- **Directive**
Gather each line containing the string "Sarıkamış" from these entries.

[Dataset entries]

+ + +

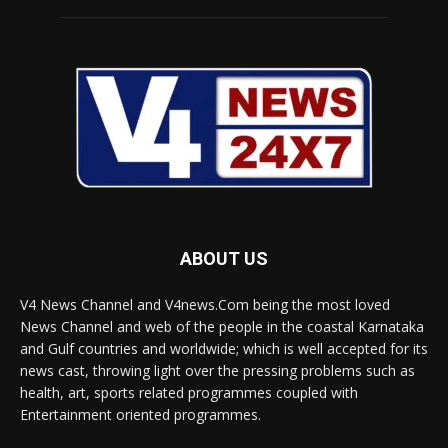
ABOUT US
V4 News Channel and V4news.Com being the most loved
News Channel and web of the people in the coastal Karnataka
and Gulf countries and worldwide; which is well accepted for its
news cast, throwing light over the pressing problems such as
health, art, sports related programmes coupled with
Entertainment oriented programmes.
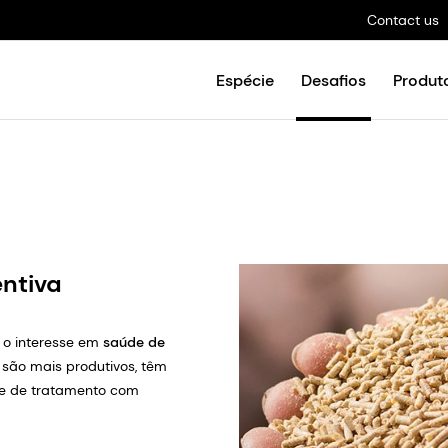
Contact us
Espécie
Desafios
Produto
ntiva
 o interesse em
saúde de
são mais produtivos, têm
e de tratamento com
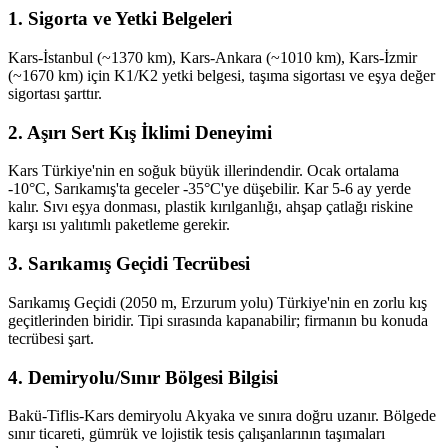
1. Sigorta ve Yetki Belgeleri
Kars-İstanbul (~1370 km), Kars-Ankara (~1010 km), Kars-İzmir
(~1670 km) için K1/K2 yetki belgesi, taşıma sigortası ve eşya değer
sigortası şarttır.
2. Aşırı Sert Kış İklimi Deneyimi
Kars Türkiye'nin en soğuk büyük illerindendir. Ocak ortalama
-10°C, Sarıkamış'ta geceler -35°C'ye düşebilir. Kar 5-6 ay yerde
kalır. Sıvı eşya donması, plastik kırılganlığı, ahşap çatlağı riskine
karşı ısı yalıtımlı paketleme gerekir.
3. Sarıkamış Geçidi Tecrübesi
Sarıkamış Geçidi (2050 m, Erzurum yolu) Türkiye'nin en zorlu kış
geçitlerinden biridir. Tipi sırasında kapanabilir; firmanın bu konuda
tecrübesi şart.
4. Demiryolu/Sınır Bölgesi Bilgisi
Bakü-Tiflis-Kars demiryolu Akyaka ve sınıra doğru uzanır. Bölgede
sınır ticareti, gümrük ve lojistik tesis çalışanlarının taşımaları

+ + +

- **Solution to this task**
-10°C, Sarıkamış'ta geceler -35°C'ye düşebilir. Kar 5-6 ay yerde
3. Sarıkamış Geçidi Tecrübesi
Sarıkamış Geçidi (2050 m, Erzurum yolu) Türkiye'nin en zorlu kış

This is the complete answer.